Jones tried his best to mask sombre emotions, following his team’s tournament-opening 6-0 defeat to Olympic champions Canada on Tuesday night. But positive results in their final two preliminary Group B matches can still see the Women Warriors into at least an inter-continental playoff in New Zealand next February, for a chance to capture a berth in the 2023 Women’s World Cup.

“We dust ourselves off,” stated Jones at Tuesday’s post-match conference. “We have two more games to go and (we) definitely try to turn our minds on to the next two games.”

Canada ultimately proved too tough a test for T&T. Twice CONCACAF champions (1998 and 2010) and runners-up five times (1991, ‘94, 2002, ‘06 and ‘18) behind the USA, the Canadian women have won all nine meetings with T&T, outscoring the Caribbean team 40-1. Canada also won 6-0 the last time they met, at the 2016 CONCACAF Women’s Olympic Qualifying Championship in Houston.

Jones acknowledged there was no cohesion between his hard-working traditional defenders and the midfield which was too open both on the flanks and down the middle.

“We needed to be closer to Canada in the middle of the park and we paid a price for it,” Jones assessed.

“We were a little bit sluggish in trying to get out the box (penalty area) and kind of keeping our units a little bit tighter.

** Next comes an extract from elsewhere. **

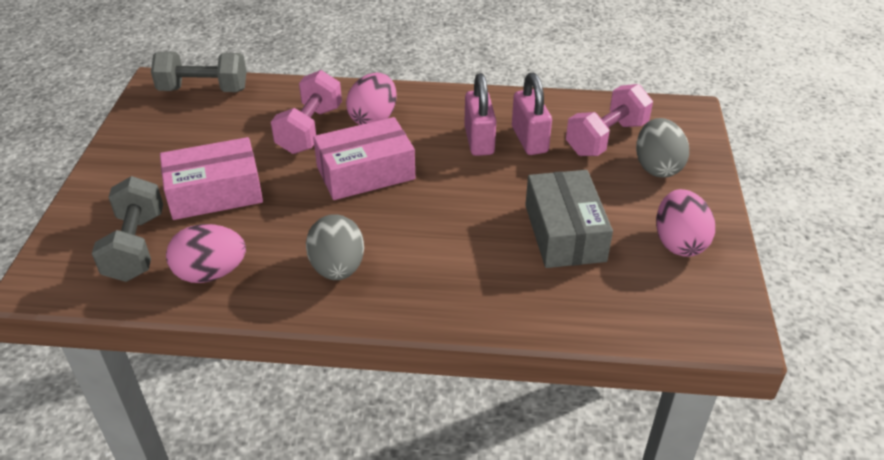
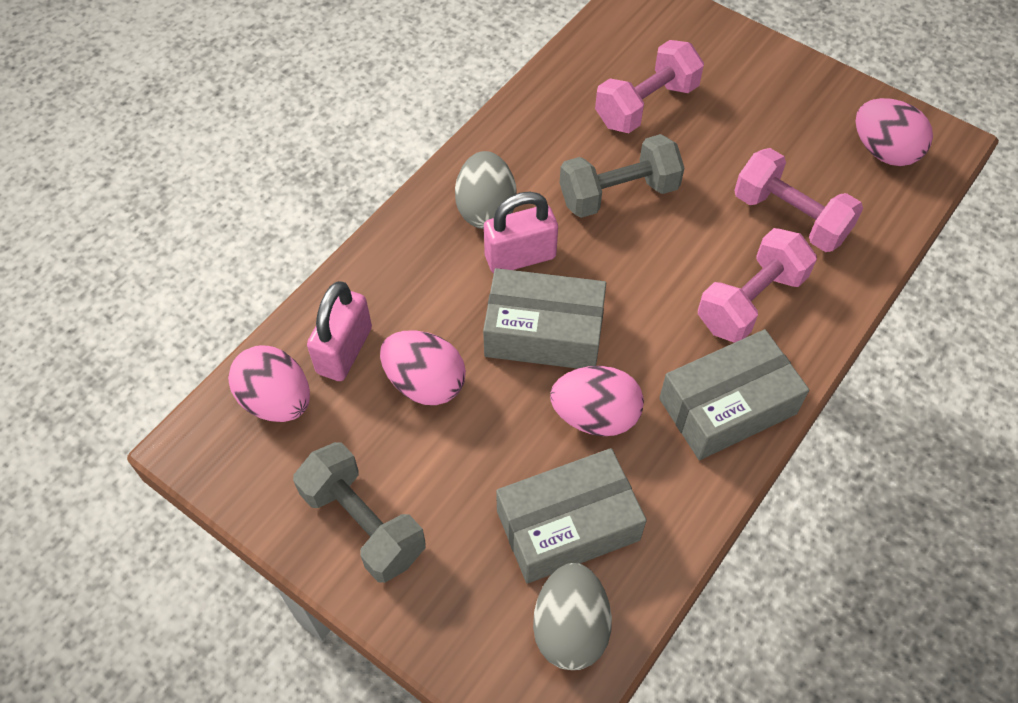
grey box: 1 -> 3
pink box: 2 -> 0
pink dumbbell: 2 -> 3
pink egg: 3 -> 4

Again, I think it was down to bravery, a little bit... and we needed a little bit more of that (bravery),” Jones stated.

He also felt there was a lack of belief and hesitancy by his team to play forward, even in the brief moments when they had the chance to do so. “If we were able to do that and when we recovered the ball, play a bit, I think the game might have been a little bit tighter than it was,” noted Jones. He added: “But unfortunately enough, the belief of the team kind of went and we kind of got stuck, waiting (at the top) of the 18-yard box -- which was not a good thing.”

Canadian coach Beverly Priestman acknowledged the first half defensive effort made by Trinidad and Tobago and said that the reward came following a quadruple substitution early in the second half when she withdrew both attackers, including veteran superstar Christine Sinclair.

While T&T faded, Priestman felt her new recruits would bring energy to Canada and that the goal would eventually come. “Teams are showing us respect and defending incredibly well and that’s a great test for us, said the Englishwoman. “The group that started earned us the right in the second half to get the goals. We knew that would be the case and hence why I was front-footed on the substitutions,” added Priestman.